| How does robot.txt work?
|
Acternaweb

msg:1528277 | 4:01 pm on Feb 23, 2001 (gmt 0) | In our head content we have among other content the followign for robots: <meta name="Robots" content="index"> <meta name="Robots" content="follow"> Looking at the files in Net Tracker, the SE's robots come to robot.txt, but for a short time. My question is, how do they index the site? What exactly are the spiders looking for in the robots.txt file? Let me know if you need more clarification Thanks, Paul
|
Acternaweb

msg:1528278 | 4:07 pm on Feb 23, 2001 (gmt 0) | Sorry forgot to add, this is what the robots.txt file currently has: User-Agent: * Disallow: *_private* Disallow: *_vti* Thanks, PG
|
Hope

msg:1528279 | 4:26 pm on Feb 23, 2001 (gmt 0) | I think you need to take a good hard look at this site. [info.webcrawler.com...] This the best information you are going to find on robots.txt.

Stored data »
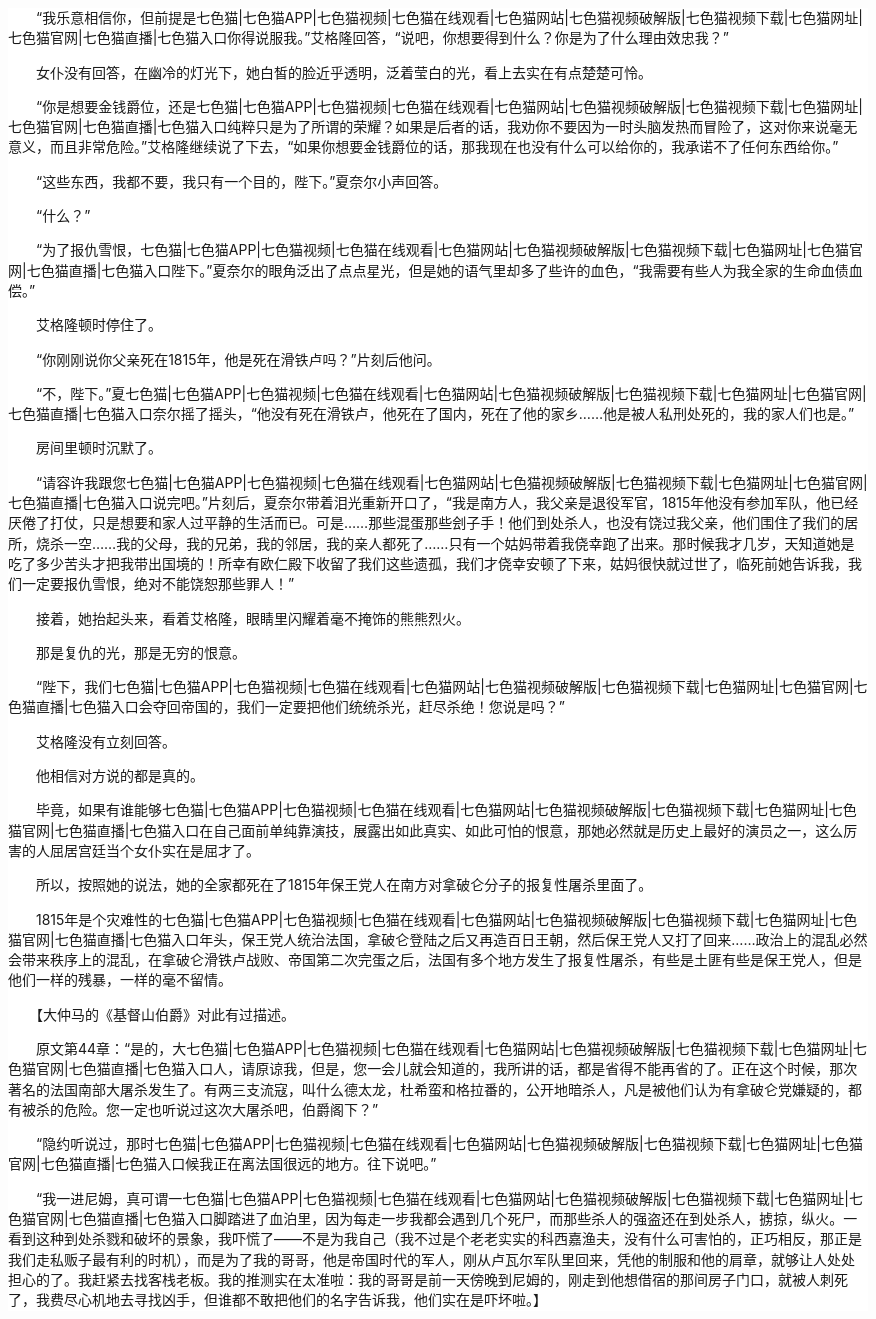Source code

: 　　“我乐意相信你，但前提是七色猫|七色猫APP|七色猫视频|七色猫在线观看|七色猫网站|七色猫视频破解版|七色猫视频下载|七色猫网址|七色猫官网|七色猫直播|七色猫入口你得说服我。”艾格隆回答，“说吧，你想要得到什么？你是为了什么理由效忠我？”

　　女仆没有回答，在幽冷的灯光下，她白皙的脸近乎透明，泛着莹白的光，看上去实在有点楚楚可怜。

　　“你是想要金钱爵位，还是七色猫|七色猫APP|七色猫视频|七色猫在线观看|七色猫网站|七色猫视频破解版|七色猫视频下载|七色猫网址|七色猫官网|七色猫直播|七色猫入口纯粹只是为了所谓的荣耀？如果是后者的话，我劝你不要因为一时头脑发热而冒险了，这对你来说毫无意义，而且非常危险。”艾格隆继续说了下去，“如果你想要金钱爵位的话，那我现在也没有什么可以给你的，我承诺不了任何东西给你。”

　　“这些东西，我都不要，我只有一个目的，陛下。”夏奈尔小声回答。

　　“什么？”

　　“为了报仇雪恨，七色猫|七色猫APP|七色猫视频|七色猫在线观看|七色猫网站|七色猫视频破解版|七色猫视频下载|七色猫网址|七色猫官网|七色猫直播|七色猫入口陛下。”夏奈尔的眼角泛出了点点星光，但是她的语气里却多了些许的血色，“我需要有些人为我全家的生命血债血偿。”

　　艾格隆顿时停住了。

　　“你刚刚说你父亲死在1815年，他是死在滑铁卢吗？”片刻后他问。

　　“不，陛下。”夏七色猫|七色猫APP|七色猫视频|七色猫在线观看|七色猫网站|七色猫视频破解版|七色猫视频下载|七色猫网址|七色猫官网|七色猫直播|七色猫入口奈尔摇了摇头，“他没有死在滑铁卢，他死在了国内，死在了他的家乡……他是被人私刑处死的，我的家人们也是。”

　　房间里顿时沉默了。

　　“请容许我跟您七色猫|七色猫APP|七色猫视频|七色猫在线观看|七色猫网站|七色猫视频破解版|七色猫视频下载|七色猫网址|七色猫官网|七色猫直播|七色猫入口说完吧。”片刻后，夏奈尔带着泪光重新开口了，“我是南方人，我父亲是退役军官，1815年他没有参加军队，他已经厌倦了打仗，只是想要和家人过平静的生活而已。可是……那些混蛋那些刽子手！他们到处杀人，也没有饶过我父亲，他们围住了我们的居所，烧杀一空……我的父母，我的兄弟，我的邻居，我的亲人都死了……只有一个姑妈带着我侥幸跑了出来。那时候我才几岁，天知道她是吃了多少苦头才把我带出国境的！所幸有欧仁殿下收留了我们这些遗孤，我们才侥幸安顿了下来，姑妈很快就过世了，临死前她告诉我，我们一定要报仇雪恨，绝对不能饶恕那些罪人！”

　　接着，她抬起头来，看着艾格隆，眼睛里闪耀着毫不掩饰的熊熊烈火。

　　那是复仇的光，那是无穷的恨意。

　　“陛下，我们七色猫|七色猫APP|七色猫视频|七色猫在线观看|七色猫网站|七色猫视频破解版|七色猫视频下载|七色猫网址|七色猫官网|七色猫直播|七色猫入口会夺回帝国的，我们一定要把他们统统杀光，赶尽杀绝！您说是吗？”

　　艾格隆没有立刻回答。

　　他相信对方说的都是真的。

　　毕竟，如果有谁能够七色猫|七色猫APP|七色猫视频|七色猫在线观看|七色猫网站|七色猫视频破解版|七色猫视频下载|七色猫网址|七色猫官网|七色猫直播|七色猫入口在自己面前单纯靠演技，展露出如此真实、如此可怕的恨意，那她必然就是历史上最好的演员之一，这么厉害的人屈居宫廷当个女仆实在是屈才了。

　　所以，按照她的说法，她的全家都死在了1815年保王党人在南方对拿破仑分子的报复性屠杀里面了。

　　1815年是个灾难性的七色猫|七色猫APP|七色猫视频|七色猫在线观看|七色猫网站|七色猫视频破解版|七色猫视频下载|七色猫网址|七色猫官网|七色猫直播|七色猫入口年头，保王党人统治法国，拿破仑登陆之后又再造百日王朝，然后保王党人又打了回来……政治上的混乱必然会带来秩序上的混乱，在拿破仑滑铁卢战败、帝国第二次完蛋之后，法国有多个地方发生了报复性屠杀，有些是土匪有些是保王党人，但是他们一样的残暴，一样的毫不留情。

　　【大仲马的《基督山伯爵》对此有过描述。

　　原文第44章：“是的，大七色猫|七色猫APP|七色猫视频|七色猫在线观看|七色猫网站|七色猫视频破解版|七色猫视频下载|七色猫网址|七色猫官网|七色猫直播|七色猫入口人，请原谅我，但是，您一会儿就会知道的，我所讲的话，都是省得不能再省的了。正在这个时候，那次著名的法国南部大屠杀发生了。有两三支流寇，叫什么德太龙，杜希蛮和格拉番的，公开地暗杀人，凡是被他们认为有拿破仑党嫌疑的，都有被杀的危险。您一定也听说过这次大屠杀吧，伯爵阁下？”

　　“隐约听说过，那时七色猫|七色猫APP|七色猫视频|七色猫在线观看|七色猫网站|七色猫视频破解版|七色猫视频下载|七色猫网址|七色猫官网|七色猫直播|七色猫入口候我正在离法国很远的地方。往下说吧。”

　　“我一进尼姆，真可谓一七色猫|七色猫APP|七色猫视频|七色猫在线观看|七色猫网站|七色猫视频破解版|七色猫视频下载|七色猫网址|七色猫官网|七色猫直播|七色猫入口脚踏进了血泊里，因为每走一步我都会遇到几个死尸，而那些杀人的强盗还在到处杀人，掳掠，纵火。一看到这种到处杀戮和破坏的景象，我吓慌了——不是为我自己（我不过是个老老实实的科西嘉渔夫，没有什么可害怕的，正巧相反，那正是我们走私贩子最有利的时机），而是为了我的哥哥，他是帝国时代的军人，刚从卢瓦尔军队里回来，凭他的制服和他的肩章，就够让人处处担心的了。我赶紧去找客栈老板。我的推测实在太准啦：我的哥哥是前一天傍晚到尼姆的，刚走到他想借宿的那间房子门口，就被人刺死了，我费尽心机地去寻找凶手，但谁都不敢把他们的名字告诉我，他们实在是吓坏啦。】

Your tasks »
(1) In the robots.txt thread, which tool did the poster use to see search engine robots visiting robot.txt?
(2) Write the next message in the robots.txt thread, following the last post shown.
The records are separate material and are not part of the robots.txt thread.

Answers provided »
(1) Net Tracker.

(2)
|
WebGuerrilla

msg:1528280 | 2:59 am on Feb 28, 2001 (gmt 0) | "In our head content we have among other content the followign for robots: <meta name="Robots" content="index"> <meta name="Robots" content="follow">" These meta tags probably don't cause any harm, but they have absolutely no effect when it comes to how often your site gets spidered, or how many pages get crawled. Some engines do honor the noindex meta tag, but others will ignore it. All credible engines honor the robots.txt. That is why you will see so many requests for it in your logs. Before a spider begins to crawl, it will check that file to see if there are any pages it shouldn't index.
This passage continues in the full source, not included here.